◆ ACTION DEMANDÉE A
Selon l'extrait sur l'énigme El Hadji Malick Guèye, quel jour et à quelle heure El Hadji Malick Guèye a-t-il embarqué pour la Belgique ?
◆ ACTION DEMANDÉE B
Prolongez le récit sur l'énigme El Hadji Malick Guèye en reprenant après sa dernière phrase.

:: EXTRAIT DU TEXTE

L’énigme El Hadji Malick Guèye
Un mystère demeure : qui est l’assassin ? Pape Mor Djité ou El Hadji Mar ? Les deux auraient-ils agi en duo ? Y aurait-il d’autres complices ? La Dic met la pression sur Djité. Qui décide de conduire les enquêteurs au domicile d’El Hadji Mar, sis à la Cité Soprim. Les hommes du commissaire Idrissa Cissé découvrent que la villa en question appartient à un nommé El Hadji Malick Guèye, qui se dit administrateur de société et séjournant régulièrement à l’étranger. L’épouse de ce dernier remet une photo de son mari aux enquêteurs, qui la présentent au mis en cause. Djité l’identifie formellement comme étant El Hadji Mar.
Un problème se pose. Les vérifications faites au niveau de l’aéroport révèlent qu’El Hadji Malick Guèye a embarqué pour la Belgique le 25 avril 2011 à 18 heures et n’est plus revenu au pays depuis lors. Interpellé sur cette contradiction, Djité affirme que Guèye était revenu à Dakar «incognito» pour loger à l’hôtel Terrou-Bi d’où il aurait tout planifié. La direction de l’établissement a réfuté cette affirmation.
Pape Mor Djité finira par avouer le crime. Mais, une nouvelle fois, il tente de sauver ce qui peut l’être. Déclarant avoir été sollicité depuis l’étranger par El Hadji Malick Guèye pour trouver une Porsche Cayenne à livrer en Guinée-Bissau contre 5 kg de cocaïne. Il ajoute avoir ainsi contacté au téléphone Boutèye Kounta Ndiaye en se faisant passer pour El Hadji Mar, qui désire acheter la Porsche Cayenne. Lundi 9 mai 2011, il se présente au parking de la victime comme un envoyé de son «frère», El Hadji Mar. Son dessein : entraîner le vendeur chez le mécanicien, prétextant une vérification du moteur, avant de lui voler le véhicule.
Il déclare avoir changé ses plans lorsque Boutèye Kounta Ndiaye a exigé d’abord de rencontrer El Hadji Mar. Se disant surpris par cette demande, Djité aurait conduit la victime dans un appartement à Yarakh où son «frère» se trouverait. Arrivé sur place, il comptait l’enfermer dans la demeure et s’enfuir avec la voiture. Alerté par le décor sobre des lieux, selon le récit du mis en cause, Boutèye Kounta Ndiaye aurait tenté de dégainer son arme. Djité aurait, à ce moment-là, ramassé une barre de fer pour l’assommer avant de l’achever en l’étranglant avec sa cravate.

::::
:: LIGNES RÉPERTORIÉES

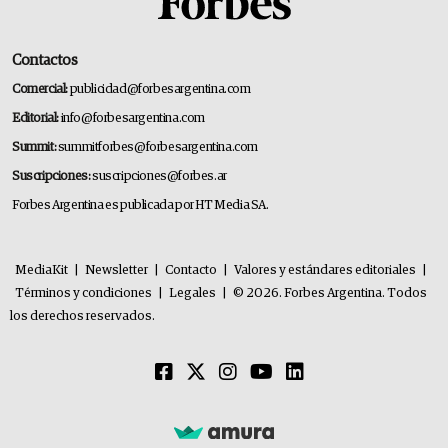
Contactos
Comercial:
publicidad@forbesargentina.com
Editorial:
info@forbesargentina.com
Summit:
summitforbes@forbesargentina.com
Suscripciones:
suscripciones@forbes.ar
Forbes Argentina es publicada por HT Media SA.
MediaKit
|
Newsletter
|
Contacto
|
Valores y estándares editoriales
|
Términos y condiciones
|
Legales
|
© 2026. Forbes Argentina. Todos
los derechos reservados.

::::

◆ VOTRE RÉPONSE A
Le 25 avril 2011, à 18 heures.

◆ VOTRE RÉPONSE B
La grande évasion
Aucun élément n’a permis d’étayer la thèse de la légitime défense que semble soutenir Djité. Les recherches effectuées aux abords de Diourbel, où il aurait jeté l’arme de la victime, n’ont rien donné. Et la veuve de la victime a déclaré que le jour des faits, son mari avait laissé son arme à la maison. Il s’agit d’un pistolet de type AF Warning Calibre 22 qu’elle a remis aux enquêteurs.
Après son forfait, Djité serait parti à Thiès à bord de la Porsche Cayenne pour solliciter l’aide de Talla Diassé, son ami d’enfance. Ce dernier accepte. Revenu sur les lieux du crime avec Diassé, Djité aurait contacté son cousin Maguèye Guèye, qui est chauffeur de taxi inter urbain résidant lui aussi à Thiès. Il lui aurait fait croire qu’il voulait faire un sacrifice de poisson pour trouver un visa pour l’Italie. C’est ainsi que le corps sans vie de Boutèye Kounta Ndiaye a été convoyé à Thiès et abandonné derrière l’école polytechnique.
Inculpé pour recel de cadavre, Maguèye Guèye ne passera que quelques mois en prison. Il bénéficiera d’une liberté provisoire avant d’être blanchi totalement. Pape Mor Djité et Talla Diassé, eux, resteront en détention. Mais pas pour longtemps pour le premier.
Un peu plus de deux ans après son incarcération, le 27 juin 2014, Djité s’évade de Rebeuss. Profitant d’une visite au Pavillon spécial de l’hôpital Aristide Le Dantec, il trompe la vigilance du seul garde affecté à sa surveillance. Il sera repris un an plus tard en Mauritanie. Depuis lors, il croupit en prison. Son jugement est prévu ce mardi devant la chambre criminelle de Dakar. (À suivre)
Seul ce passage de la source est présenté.